The chamber’s own letters, many of which have been published in The New York Times, show the extent of the tobacco campaign, including an attack on excise tax in the Philippines, cigarette advertising bans in Uruguay and restrictions on smoking in public places in Moldova. |
Needless to say, the tobacco industry and the Chamber also do research. Guess what the research finds.
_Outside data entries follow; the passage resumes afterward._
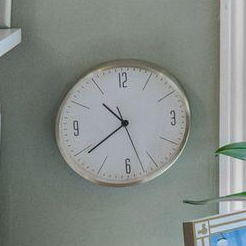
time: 10:39
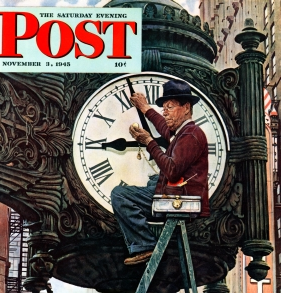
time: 8:56
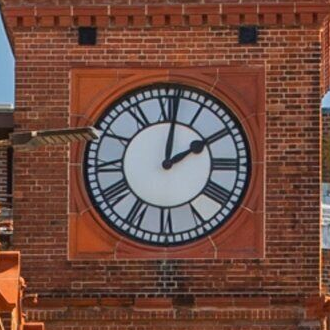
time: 2:01
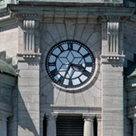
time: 3:34
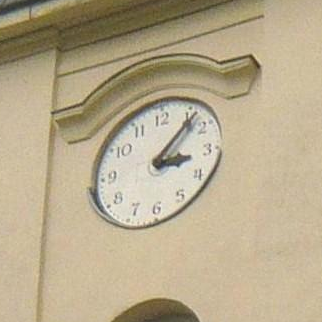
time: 3:06
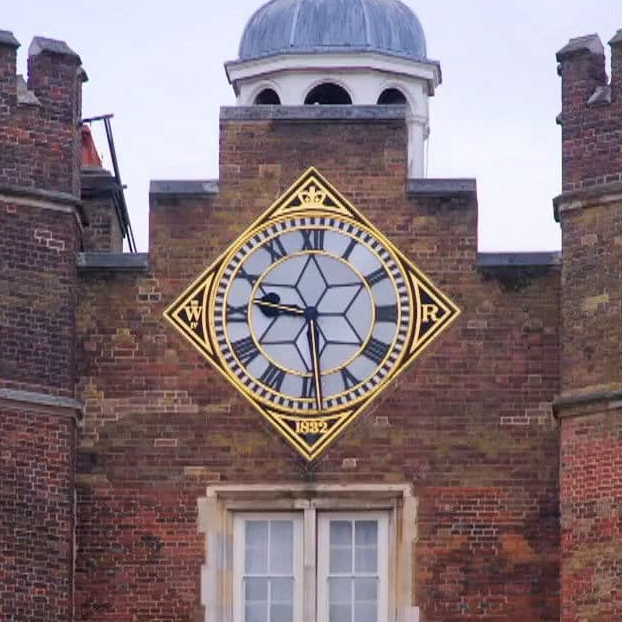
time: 9:28
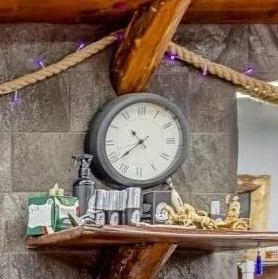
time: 10:38
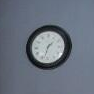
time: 1:33
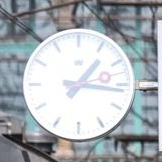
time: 1:16
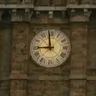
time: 8:59
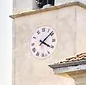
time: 4:08
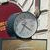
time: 4:34
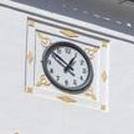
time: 12:51
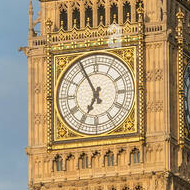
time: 6:55
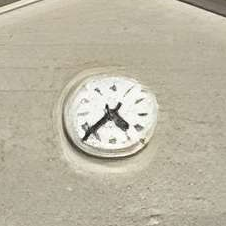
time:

During his first stint with the chamber in the early 1980s, [Donohue] was called on to calm restive cigarette makers, who were angered by a chamber health booklet that said smoking increases absenteeism. Mr. Donohue invited the tobacco industry to “supply some additional data” for a revised version, according to a letter later made public. Within a few years, the industry was citing chamber research that found “smoking has no influence on an employee’s likelihood of being absent.” Philip Morris directed the chamber’s work on a polling project surveying attitudes about government-funded litigation. The chamber took the lead in public, while “PM stays in the background,” a Philip Morris memo outlined. The cigarette maker selected the polling firm and reviewed the questions. |
Three articles in one day (and I haven’t read the whole newspaper). Maybe the Times save all its tilted-science articles for Saturday. Or maybe it’s just the Times, and if I had instead looked at the Wall Street Journal I would have found articles about all the unbiased research done by virtuous corporate-sponsored scientists.